En termes de mise en scène, l’idée est de se placer le plus possible à hauteur de nos personnages (petits en taille !) pour découvrir le monde avec leurs yeux. Loin du rythme trépidant de Grizzy and the Lemmings, nous souhaitons un montage beaucoup plus posé. La caméra prendra le temps d’accompagner les Baby Lemmings dans leurs découvertes, leurs maladresses, leurs émerveillements, leurs tentatives. Et si les Baby Lemmings sont loin d’être des contemplatifs, la caméra se fera en tout cas oublier pour mieux mettre en valeur leur acting.
Sophie Prigent : En termes de diffusion, on parle de chaînes/services ou de slots de diffusion différents, nous serons par exemple sur Cartoonito avec Warner et Toggolino avec Super RTL.
Dans chaque épisode de Baby Lemmings, nos héros rencontrent un bébé animal en difficulté. Cela peut concerner une réticence à socialiser, à partager, ou des peurs enfantines, comme la peur du noir. Il peut également s’agir de frustrations face à des tâches difficiles à accomplir, comme le bébé castor qui a du mal à construire son barrage.
Quels nouveaux défis d’écriture cette série pré-scolaire a-t-elle posés, notamment pour vous adapter à un public si jeune ?
S'K'P : Baby Lemmings cible une audience preschool, le storytelling doit être adapté pour les enfants plus jeunes que l’audience habituelle de Grizzy and the Lemmings (6+).
JC : Au-delà de la bienveillance et de la douceur qui sous-tendent la narration, nous faisons toujours attention à ce que les comportements des Baby Lemmings ne soient pas problématiques s’ils sont copiés. Pour nous assurer que nous prenions en compte tous les prérequis pour nous adresser aux 4+, nous avons consulté le docteur Laura Brown, psychologue de renom pour enfants qui a travaillé avec de nombreux créateurs de contenus (Warner, Disney, Dreamworks etc.).

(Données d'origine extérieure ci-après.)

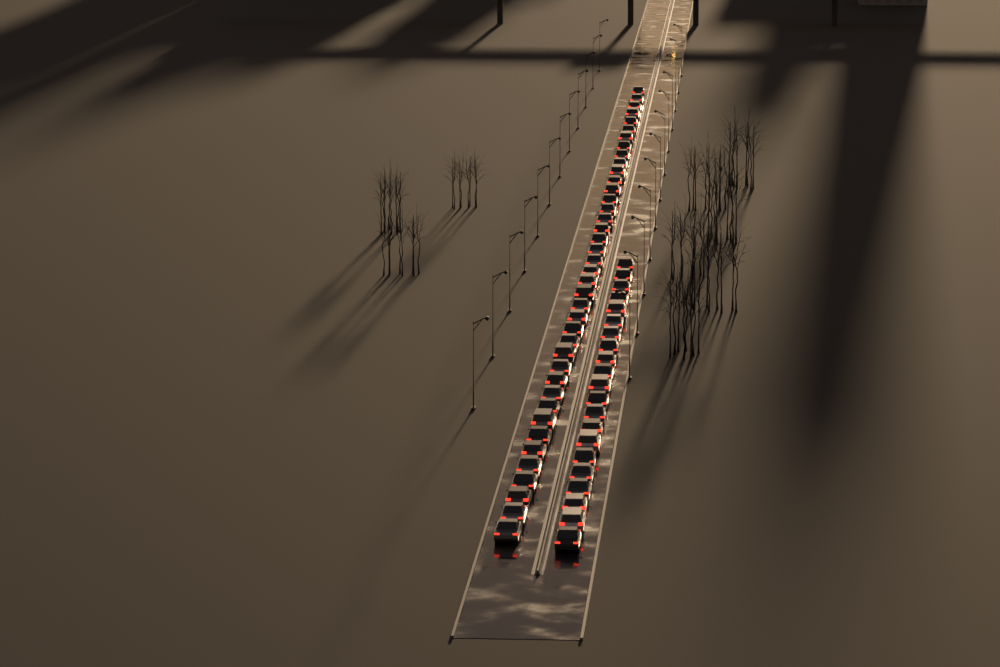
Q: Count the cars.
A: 61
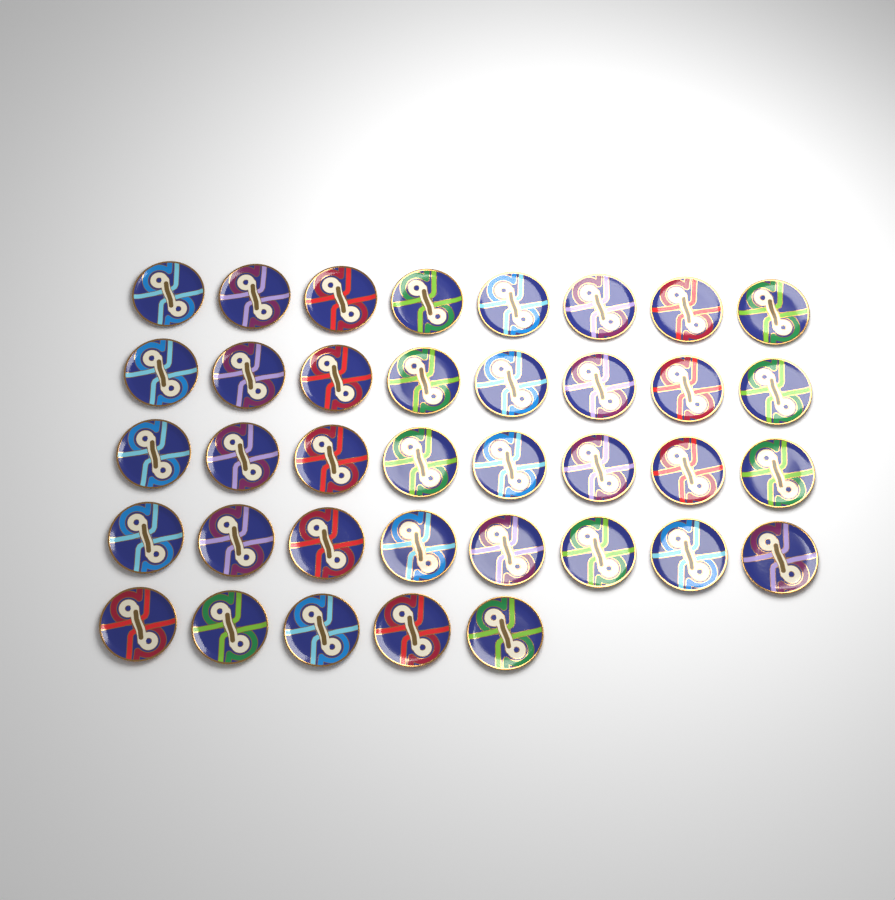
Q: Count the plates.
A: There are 37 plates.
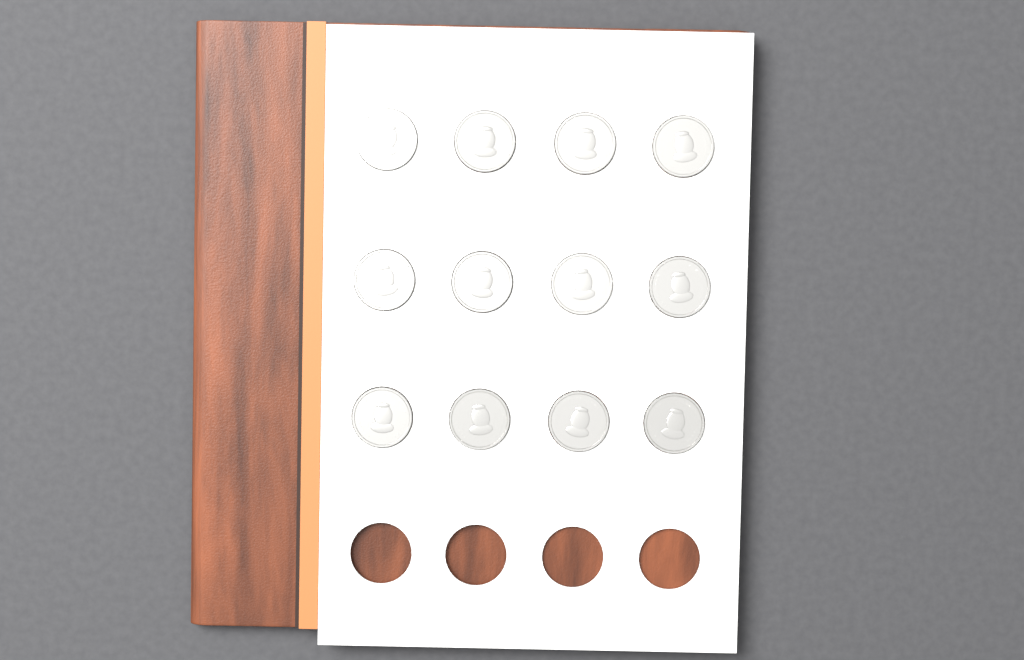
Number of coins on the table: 12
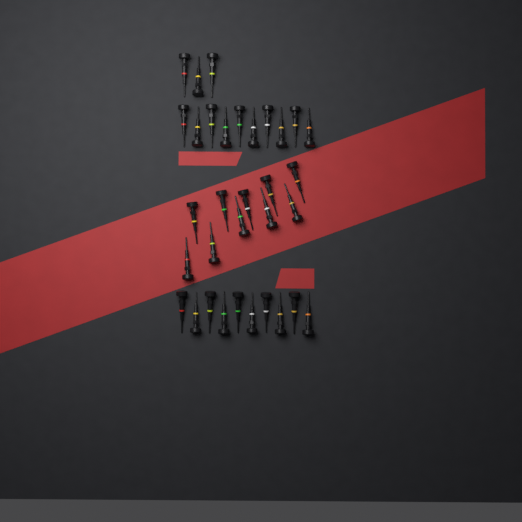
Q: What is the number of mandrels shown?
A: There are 33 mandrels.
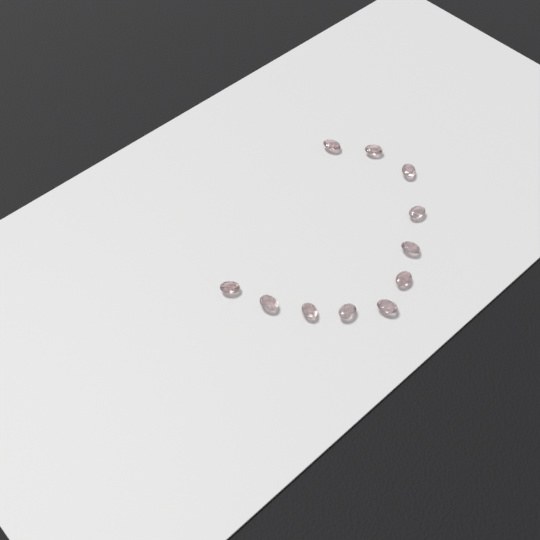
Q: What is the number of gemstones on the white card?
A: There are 11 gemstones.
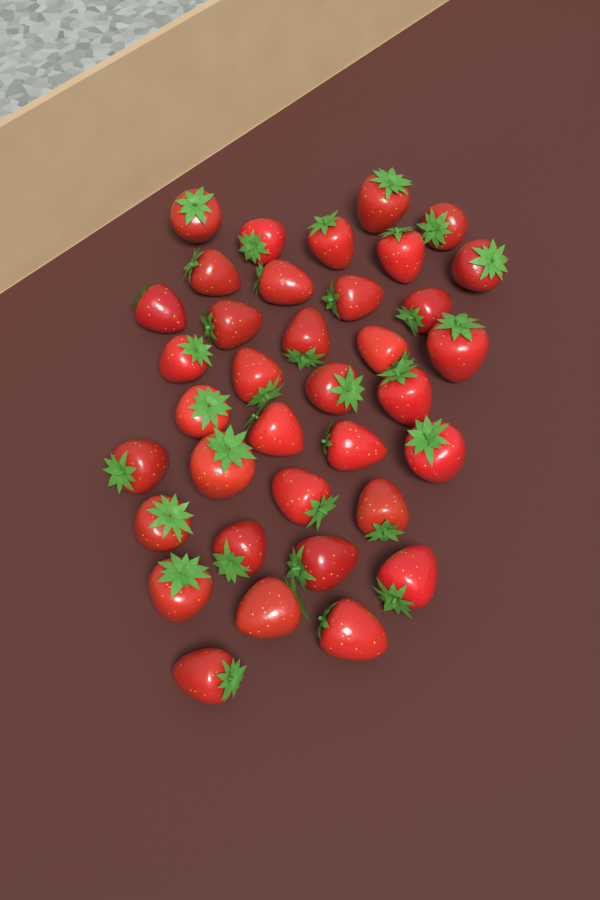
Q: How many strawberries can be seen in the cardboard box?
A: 36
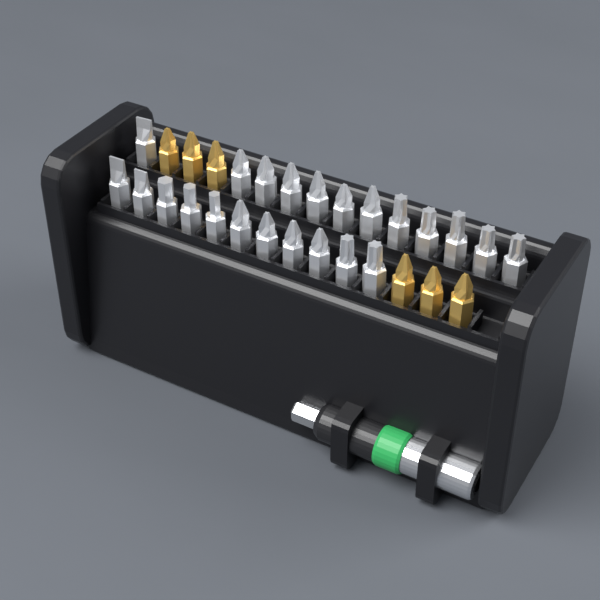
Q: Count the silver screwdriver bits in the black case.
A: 23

Nous respectons les "standard & practices", c’est-à-dire les règles établies par les chaînes et plateformes pour encadrer le contenu des programmes et qui impliquent certains standards éthiques, moraux, comportementaux à respecter : par exemple lorsqu’un personnage tombe dans l’eau, nous veillons à ce qu’il garde la tête hors de l’eau – signe qu’il respire !
A-t-il été facile de convaincre les partenaires qui vous avaient déjà accompagnés pour Grizzy and the Lemmings ?
S'K'P : Aujourd’hui tout le monde est à la recherche de franchises, et la série Grizzy and the Lemmings, exposée depuis 8 ans avec un succès global, en est une ! Elle est effectivement un tel succès pour nos partenaires qu’ils étaient très enthousiastes à l’idée d’un spin-off preschool kawaï, une proposition plus douce mais toujours slapstick pour le plus grand plaisir des petits cette fois !
Et le timing est particulièrement intéressant pour Warner qui met l’accent sur Cartoonito et est de ce fait friand de bon contenu preschool.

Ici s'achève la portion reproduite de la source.